ACH-ARKIVO-ImportMedia/query-sql.md

82 lines
3.3 KiB
Markdown

### Find records where the original filename indicates an H264 variant
-- Purpose: list distinct base records that have an "original" filename matching the
-- pattern FILE%_H264% (i.e. files stored under the FILE... folder or beginning with
-- "FILE" and containing the "_H264" marker). This helps locate master records that
-- also have an H264-derived file present.
-- Columns returned:
-- base_id : the parent/base record id (h_base_record_id)
-- file_type : the logical file type extracted from the JSON `file_type` column
-- original_file_name: the stored original filename (may include folder/prefix)

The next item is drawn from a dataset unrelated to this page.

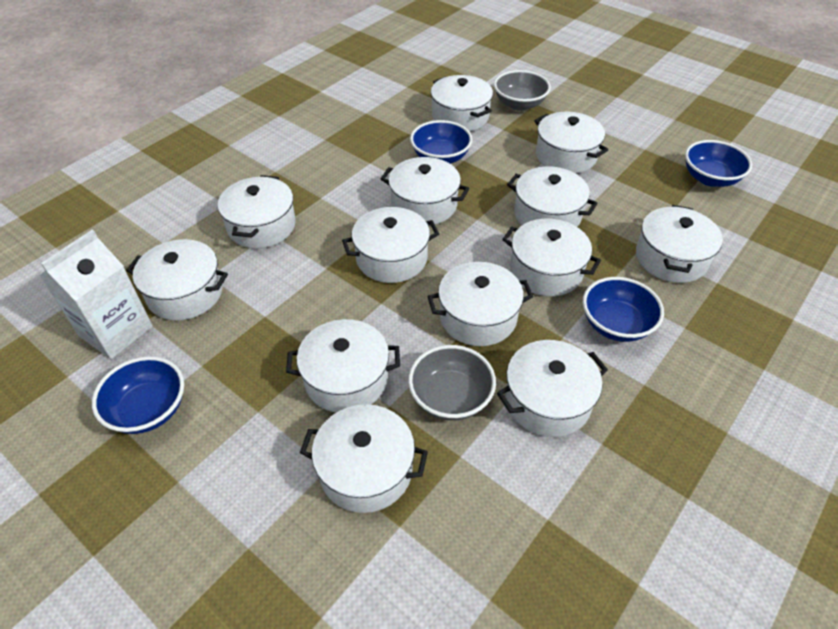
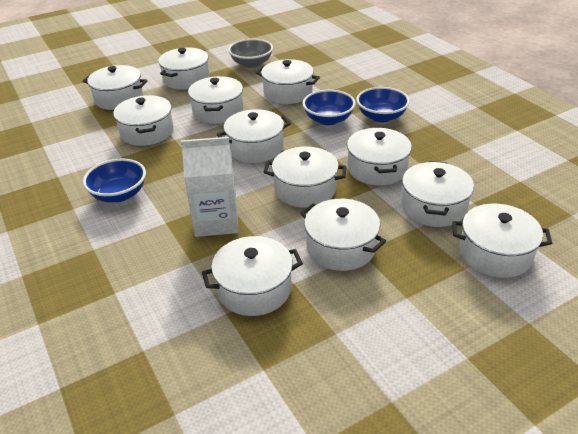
blue bowl: [92,356,184,434] [410,120,472,164] [583,277,664,342] [685,140,752,187] = 4 -> [83,159,146,202] [302,90,356,125] [356,87,410,123] = 3
grey bowl: [408,345,496,420] [494,70,551,110] = 2 -> [228,39,273,68] = 1
white pot: [126,239,228,320] [218,175,296,248] [286,319,400,413] [300,404,428,513] [342,207,439,283] [381,157,469,224] [427,262,534,346] [431,75,493,131] [497,340,608,437] [502,218,601,296] [507,166,598,227] [534,112,608,173] [636,205,723,283] = 13 -> [83,65,147,110] [113,95,174,146] [158,47,210,90] [188,76,243,124] [202,236,303,316] [217,109,291,163] [256,59,320,104] [264,147,347,208] [300,199,386,271] [347,127,412,185] [401,161,474,227] [452,204,552,278] = 12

-- digital_file_name : the current digital filename in the database
SELECT DISTINCT
h_base_record_id AS base_id,
file_type ->> 'type' AS file_type,
original_file_name,
digital_file_name
FROM file
WHERE file_type ->> 'type' IS NOT NULL
AND original_file_name LIKE 'FILE%_H264%';
### Audio files (mp3) that are not in the FILE/ folder
-- Purpose: find distinct base records for streaming audio (.mp3) where the original
-- filename is not located in the FILE/... area. Useful to separate ingest/original
-- conservative copies (often under FILE/) from streaming or derivative objects.
SELECT DISTINCT
h_base_record_id AS base_id,
file_type ->> 'type' AS file_type
FROM file
WHERE file_type ->> 'type' IS NOT NULL
AND original_file_name NOT LIKE 'FILE%'
AND digital_file_name LIKE '%mp3';
### Video files (mp4) that are not in the FILE/ folder
-- Purpose: same as the mp3 query but for mp4 streaming/derivative files. This helps
-- identify which base records currently have mp4 derivatives recorded outside the
-- FILE/... (master) namespace.
SELECT DISTINCT
h_base_record_id AS base_id,
file_type ->> 'type' AS file_type
FROM file
WHERE file_type ->> 'type' IS NOT NULL
AND original_file_name NOT LIKE 'FILE%'
AND digital_file_name LIKE '%mp4';
### Records with non-image digital files
-- Purpose: list base records that have digital files which are not JPEG images. The
-- `NOT LIKE '%jpg'` filter excludes typical image derivatives; this is useful for
-- auditing non-image assets attached to records.
SELECT DISTINCT
h_base_record_id AS base_id,
file_type ->> 'type' AS file_type
FROM file
WHERE file_type ->> 'type' IS NOT NULL
AND original_file_name NOT LIKE 'FILE%'
AND digital_file_name NOT LIKE '%jpg';
### Count of unique base records per file_type
-- Purpose: aggregate the number of distinct base records (h_base_record_id) associated
-- with each `file_type` value. This gives an overview of how many unique objects have
-- files recorded for each logical file type.
SELECT
file_type ->> 'type' AS file_type,
COUNT(DISTINCT h_base_record_id) AS file_type_unique_record_count
FROM file
WHERE file_type ->> 'type' IS NOT NULL
GROUP BY file_type ->> 'type';
### Duplicate of the previous aggregate (kept for convenience)
-- Note: the query below is identical to the one above and will produce the same
-- counts; it may be intentional for running in a separate context or as a copy-and-paste
-- placeholder for further edits.
SELECT
file_type ->> 'type' AS file_type,
COUNT(DISTINCT h_base_record_id) AS file_type_unique_record_count
FROM file
WHERE file_type ->> 'type' IS NOT NULL
GROUP BY file_type ->> 'type';